From July 2020 to December 2020, the top eight cities in the office market recorded transactions of 22.2 MSF. Whereas for the same period, new completions were registered at 17.2 MSF. In the first half of 2020, Information Technology (IT/ITeS) exhibited its domination in terms of share of sectoral occupiers with 41 per cent share, followed by BSFI and manufacturing sectors having 16 per cent of share each, meanwhile working sectors and other services recorded 17 and 10 per cent.

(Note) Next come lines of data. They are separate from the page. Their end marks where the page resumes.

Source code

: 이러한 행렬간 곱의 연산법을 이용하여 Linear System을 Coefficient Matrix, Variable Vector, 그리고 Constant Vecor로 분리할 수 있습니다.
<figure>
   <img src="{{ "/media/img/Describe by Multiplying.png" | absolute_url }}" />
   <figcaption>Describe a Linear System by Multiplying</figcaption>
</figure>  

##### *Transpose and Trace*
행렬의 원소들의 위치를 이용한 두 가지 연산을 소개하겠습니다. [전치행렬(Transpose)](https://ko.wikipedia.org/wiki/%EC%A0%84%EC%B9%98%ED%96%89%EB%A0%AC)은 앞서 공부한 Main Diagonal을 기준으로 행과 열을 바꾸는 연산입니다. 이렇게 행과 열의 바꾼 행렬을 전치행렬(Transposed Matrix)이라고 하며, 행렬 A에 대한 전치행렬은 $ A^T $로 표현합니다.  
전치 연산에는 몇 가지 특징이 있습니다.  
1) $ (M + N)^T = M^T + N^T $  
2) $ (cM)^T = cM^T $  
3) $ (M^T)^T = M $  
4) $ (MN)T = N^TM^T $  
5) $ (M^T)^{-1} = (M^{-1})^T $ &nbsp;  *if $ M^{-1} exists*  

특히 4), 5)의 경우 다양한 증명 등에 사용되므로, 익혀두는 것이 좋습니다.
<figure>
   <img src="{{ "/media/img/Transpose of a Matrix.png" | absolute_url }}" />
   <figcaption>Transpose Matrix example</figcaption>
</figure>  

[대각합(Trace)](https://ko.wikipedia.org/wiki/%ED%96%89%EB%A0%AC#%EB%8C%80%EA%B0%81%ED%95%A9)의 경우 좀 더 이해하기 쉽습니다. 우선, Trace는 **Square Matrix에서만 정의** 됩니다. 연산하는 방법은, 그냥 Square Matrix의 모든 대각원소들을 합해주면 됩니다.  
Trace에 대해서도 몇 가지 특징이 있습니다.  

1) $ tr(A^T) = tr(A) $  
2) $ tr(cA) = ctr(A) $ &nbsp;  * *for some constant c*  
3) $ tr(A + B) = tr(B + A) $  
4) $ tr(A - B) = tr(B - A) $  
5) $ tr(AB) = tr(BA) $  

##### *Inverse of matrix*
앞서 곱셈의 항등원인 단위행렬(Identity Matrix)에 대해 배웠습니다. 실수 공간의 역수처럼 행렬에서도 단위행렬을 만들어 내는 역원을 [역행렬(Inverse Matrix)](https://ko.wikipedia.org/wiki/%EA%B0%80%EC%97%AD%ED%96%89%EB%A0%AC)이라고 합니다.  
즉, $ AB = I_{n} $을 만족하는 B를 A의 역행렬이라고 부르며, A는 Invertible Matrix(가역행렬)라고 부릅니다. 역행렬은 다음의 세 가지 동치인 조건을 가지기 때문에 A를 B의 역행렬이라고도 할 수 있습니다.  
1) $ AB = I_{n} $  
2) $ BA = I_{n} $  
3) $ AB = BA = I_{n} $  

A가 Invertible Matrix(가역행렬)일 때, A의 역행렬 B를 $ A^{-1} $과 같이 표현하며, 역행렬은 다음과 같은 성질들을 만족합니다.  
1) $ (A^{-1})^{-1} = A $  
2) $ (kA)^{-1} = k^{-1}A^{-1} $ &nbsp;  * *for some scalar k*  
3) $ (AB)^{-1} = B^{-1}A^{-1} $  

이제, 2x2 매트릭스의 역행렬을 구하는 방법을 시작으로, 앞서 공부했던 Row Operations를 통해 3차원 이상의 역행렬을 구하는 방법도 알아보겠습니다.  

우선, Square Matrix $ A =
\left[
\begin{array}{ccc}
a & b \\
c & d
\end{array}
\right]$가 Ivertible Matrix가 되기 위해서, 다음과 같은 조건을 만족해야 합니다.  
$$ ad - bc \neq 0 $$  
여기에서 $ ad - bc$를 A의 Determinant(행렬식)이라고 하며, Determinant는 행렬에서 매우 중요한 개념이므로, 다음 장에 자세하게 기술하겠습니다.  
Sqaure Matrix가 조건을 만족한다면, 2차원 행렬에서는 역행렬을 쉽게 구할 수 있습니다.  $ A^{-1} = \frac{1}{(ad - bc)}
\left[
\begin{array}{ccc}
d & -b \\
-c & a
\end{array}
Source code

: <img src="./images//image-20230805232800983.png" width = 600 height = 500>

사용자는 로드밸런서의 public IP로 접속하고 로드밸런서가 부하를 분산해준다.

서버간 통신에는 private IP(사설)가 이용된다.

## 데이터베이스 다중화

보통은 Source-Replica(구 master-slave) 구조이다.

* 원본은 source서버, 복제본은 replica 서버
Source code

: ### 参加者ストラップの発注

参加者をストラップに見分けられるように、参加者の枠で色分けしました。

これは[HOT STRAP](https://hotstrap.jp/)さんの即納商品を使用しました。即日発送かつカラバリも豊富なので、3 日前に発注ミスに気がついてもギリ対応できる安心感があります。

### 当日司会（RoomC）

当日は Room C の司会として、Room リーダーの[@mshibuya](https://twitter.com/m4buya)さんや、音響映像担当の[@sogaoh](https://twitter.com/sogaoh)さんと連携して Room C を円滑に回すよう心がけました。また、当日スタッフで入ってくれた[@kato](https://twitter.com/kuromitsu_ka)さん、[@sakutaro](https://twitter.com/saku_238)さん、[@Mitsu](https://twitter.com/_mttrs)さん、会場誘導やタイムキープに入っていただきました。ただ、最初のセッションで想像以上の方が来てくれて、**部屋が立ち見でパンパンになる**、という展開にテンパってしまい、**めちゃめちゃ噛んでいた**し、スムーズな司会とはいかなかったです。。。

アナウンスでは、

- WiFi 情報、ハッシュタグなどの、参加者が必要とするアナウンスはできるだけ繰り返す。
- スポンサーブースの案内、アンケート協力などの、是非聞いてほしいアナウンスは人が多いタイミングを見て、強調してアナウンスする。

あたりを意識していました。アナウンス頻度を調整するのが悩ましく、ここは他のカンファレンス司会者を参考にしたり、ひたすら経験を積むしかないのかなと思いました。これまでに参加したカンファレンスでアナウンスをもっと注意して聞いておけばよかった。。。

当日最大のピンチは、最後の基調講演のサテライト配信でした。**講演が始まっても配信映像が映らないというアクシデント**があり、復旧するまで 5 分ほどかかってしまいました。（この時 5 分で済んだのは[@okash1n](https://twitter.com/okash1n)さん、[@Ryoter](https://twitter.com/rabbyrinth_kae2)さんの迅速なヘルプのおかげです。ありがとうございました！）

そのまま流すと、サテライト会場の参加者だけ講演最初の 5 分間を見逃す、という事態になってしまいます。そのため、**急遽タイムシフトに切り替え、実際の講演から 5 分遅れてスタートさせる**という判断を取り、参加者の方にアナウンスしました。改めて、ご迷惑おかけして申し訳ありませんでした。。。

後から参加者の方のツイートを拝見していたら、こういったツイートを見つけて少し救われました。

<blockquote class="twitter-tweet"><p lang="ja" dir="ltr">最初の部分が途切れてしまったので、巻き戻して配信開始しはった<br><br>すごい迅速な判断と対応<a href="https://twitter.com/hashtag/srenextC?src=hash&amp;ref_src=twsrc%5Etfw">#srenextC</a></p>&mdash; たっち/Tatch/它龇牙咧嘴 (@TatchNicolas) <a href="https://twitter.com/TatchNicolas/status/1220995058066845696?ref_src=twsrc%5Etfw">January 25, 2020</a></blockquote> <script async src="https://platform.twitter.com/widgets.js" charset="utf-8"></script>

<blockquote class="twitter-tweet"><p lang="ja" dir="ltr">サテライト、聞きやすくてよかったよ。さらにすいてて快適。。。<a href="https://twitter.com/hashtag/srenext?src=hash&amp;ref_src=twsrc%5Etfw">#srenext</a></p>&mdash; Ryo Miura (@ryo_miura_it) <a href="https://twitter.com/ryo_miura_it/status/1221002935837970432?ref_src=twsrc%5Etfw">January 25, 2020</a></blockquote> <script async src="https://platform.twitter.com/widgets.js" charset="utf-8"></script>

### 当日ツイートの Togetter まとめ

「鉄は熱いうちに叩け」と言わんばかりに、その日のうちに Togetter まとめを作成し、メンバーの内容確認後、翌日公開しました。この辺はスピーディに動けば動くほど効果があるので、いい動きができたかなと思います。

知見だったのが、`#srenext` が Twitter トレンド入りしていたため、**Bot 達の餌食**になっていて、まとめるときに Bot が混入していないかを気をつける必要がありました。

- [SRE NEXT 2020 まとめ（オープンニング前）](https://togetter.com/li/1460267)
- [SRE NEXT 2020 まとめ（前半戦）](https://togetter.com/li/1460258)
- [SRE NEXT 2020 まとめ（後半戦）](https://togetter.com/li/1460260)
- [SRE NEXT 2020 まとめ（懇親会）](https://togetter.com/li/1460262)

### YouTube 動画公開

Real Estate Market Growth YOY of FY2022 

In 2021, around 40 million square feet were delivered in India. In the upcoming 2-3 years, India is expected to have a 40 per cent market share and deliver 46 million square feet in 2022. By 2025 the real estate demand would increase by 15-18 million.

The Gross leasing volume for the first quarter of 2022, of India’s top seven leading office markets, was 11.55 million square feet. With 59 per cent of YOY growth in the eight micro markets, a total unit of 55,907 new houses was sold in India’s third quarter of 2021. Across the top eight cities, new housing supplies stood at 65,211 in the third quarter of 2021 units, an increase of 19,865 units compared to the same period of 2020. Commercial space witnessed a record increase in investment in 2021-22; for instance, Chintel Group invested Rs 400 crores in October to build a new commercial project in Gurugram. An article in Economic Times stated that per 1,000 people, three houses are built annually. However, the required construction rate per 1,000 population is five houses. In urban areas, the current shortage of housing is 10 Million units. To meet the country’s urban growth, 25 million affordable housing units are required by 2030.

In 2020, 24 per cent of office space was accounted for by the manufacturing sector, leasing at 5.7 million square feet. Between Delhi NCR, Chennai, and Pune, the SMEs (Small and medium-sized enterprises) and electronic component manufacturers leased the most, followed by Auto Sector leasing in Ahmedabad, Pune, and Chennai. 26 per cent, 34 per cent, and 9 per cent of office space leases were accounted by E-commerce, 3PL, and retail segment, respectively. The office segment attracted 71 per cent share, followed by retail and residential and warehousing with 15 per cent and 7 per cent each, respectively, of the total PE investment in real estate in Q4FY21.

Market Size of Indian Real Estate for FY23

In the Indian, Real estate market, strong and positive momentum would prevail in the financial year 2023, as a solid structural foundation would back it, lowered home loans rate, and a gain in demand. It is expected that financial year 23 could be the fiscal year for the real estate industry for which they are looking for stated reports.

On a pan-India basis, this year, property prices in India are likely to increase by 7.5%, the fastest growing in five years. According to a Reuter poll of property analysts, next year and in 2024, average house prices would forecast to rise by 6 per cent. Reuter’s polls also predict that prices in Delhi and Mumbai, along with its surrounding National Capital Region, would probably rise between 4 per cent and 5 per cent this year and in the upcoming year. In the course of the upcoming two years, the prices of Chennai and Bengaluru are also expected to rise 5.5 – 6.5 per cent.

 According to experts in the field, factors such as an increase in housing demand and a rise in building material costs majorly cause housing prices to rise; also, for first-time buyers, high-interest rates could weigh on affordability. Earlier this year, the benchmark repo rate was increased by the Reserve Bank of India by 40 basis points to 4.40 per cent in its first rate hike. In efforts to tame High inflation, the central bank is expected to get more aggressive, and interest rates are expected to hike.